If you follow discussion on running cloud native, monolithic or more traditional applications you may have stumbled over the terms “scale up“ and “scale out“. Don’t feel bad if you don’t know these, because they were formerly just “vertical scaling“ (scale up) and “horizontal scaling“ (scale out).
What is scale up?
Scale up means, if you have e.g. a server in your datacenter running your database, to make the database faster or have more concurrent client getting served, you would add more hardware to that server and just make it the biggest machine available.
This approach works and there might be good reason to do it, it’s relatively easy to do because you just buy more RAM, bigger processors, disks or network cards, you will not have to modify your application to have higher performance, it may not even be your task, but you can (t)ask other teams or your provider to do it for you. It may be expensive, because the beefiest machine mostly is also the most expensive machine, with the latest and greatest CPUs, etc.
The drawback though is that once you upgraded to the biggest, beefiest machine, you can not scale any further, it will be hard to move to a new machine, because that means, right, moving off that machine and probably have planned downtime (i recommend to read this Stackoverflow post about migrating their DB clusters that talks to the pain they have been experiencing).
Scale out 101
On the contrary, there is that concept of „scale out“ aka horizontal scaling that had a lot of coverage over the last years with the rise of Googles compute model, clouds and cloud native applications. What does scale out mean?
Scale out in our above example would mean to put the database workload on more machines instead of running a bigger machine and build a cluster of machines that can be cheaper than your big server.
Scaling out gives you a way to work with cheaper hardware, while at the same time you gain redundancy and resilience to failure, because there’s always nodes that still have the data. You will also be able to scale beyond a single location because it would not matter to the database clustering and replication if those replicas are distributed around the world.
Database getting too small - add more. You can even do this dynamically and scale out only in times of extreme load, this is what autoscaling does for you. When your system load lowers, just get rid of those instances.
It will also help you to not spend all your money on the most expensive piece of hardware and plan too much ahead in terms.

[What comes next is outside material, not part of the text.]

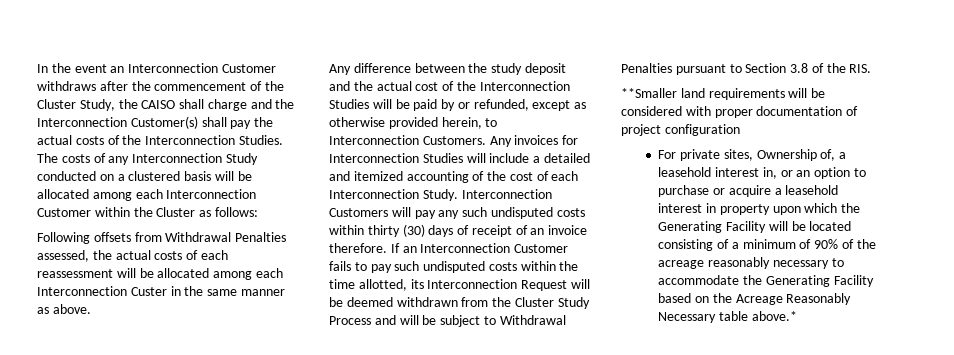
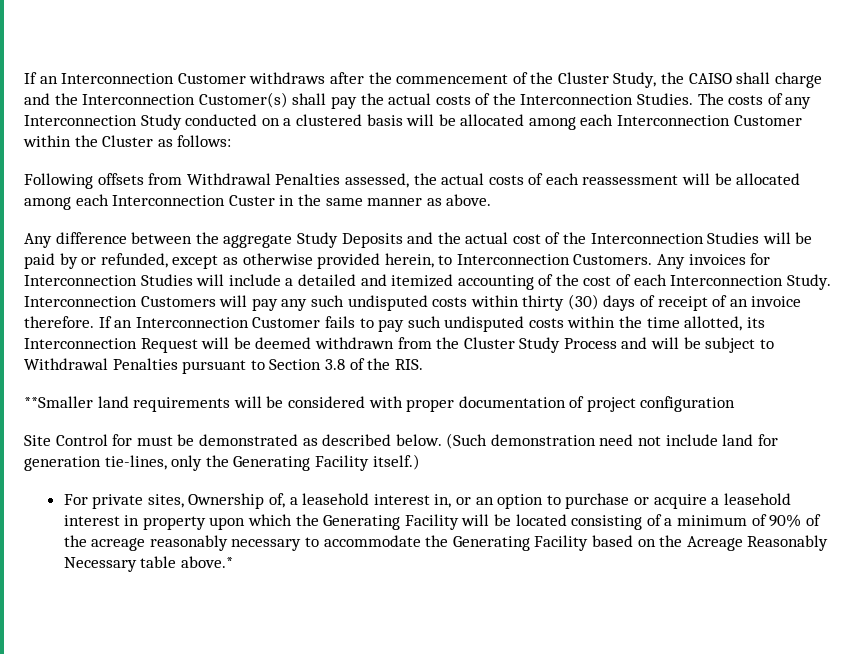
[37,63,107,73] In the event -> [24,72,37,84] If
[491,63,566,75] study deposit -> [223,232,403,248] aggregate Study Deposits
(740, 130) none -> [24,433,778,449] [24,454,420,471] // Site Control for must be demonstrated as described below. (Such demonstration need not include land for generation tie-lines, only the Generating Facility itself.)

Scale out is a recipe for scalability and resilience and flexibility as can be seen with cloud native applications, companies, software patterns, etc.
Scaling out segmentation
The above approach hasn’t really been used much in security segmentation. If there is a datacenter firewall that segments your DMZ and datacenter, it usually is a single firewall cluster with several interfaces. The more bandwidth and the bigger the interfaces, the more expensive this gets and people usually overcommit because the aggregated bandwidth of the connected devices will be much higher than the interface bandwidth that connects a zone or a bunch of machines in a vlan.
If you think how you could scale this out instead of scaling it up (buy a bigger firewall and buy a bigger one in 2 years and buy a bigger…), it’s clear that this is a great solution for the firewall vendors, because they will make a lot of money with their biggest firewalls.
If you imagine you could scale this out you would probably use more firewalls, that could be cheaper, it would still have some issues like you would need to orchestrate policy for all of those hardware firewalls, you would introduce single points of failure (so you would need to cluster more firewalls and operate those firewall clusters), and you would have a HUGE operational overhead to cope with the complexity of operating many firewalls and establishing policy across a army of firewalls.
There is another approach how to do this and it moves visibility and enforcement closer to the data and uses existing firewalls that you already have, and you have many of them. It is the firewall on each of your datacenter servers, VMs, IaaS instances, even the firewalls on your k8s nodes. You just never used them because of the above operational burden of operating many firewalls at once.
This is what host-based solutions are doing and this is the only segmentation strategy that can scale massively on any deployment factor like bare metal, VMs, IaaS and even containers and at the same time enforce fine-grained policies down to the process level because the firewall is sitting so close to the data. This might be hard to swallow for us networkers, because we have been doing our hardware, firewall, switch, zone and VLANs thing for so long, but it gives us all the above plus it will make you independent of the underlying network because now enforcement can happen where the data flows are initiated instead of blocking them in choke points somewhere in your network.
This article was previously published on LinkedIn.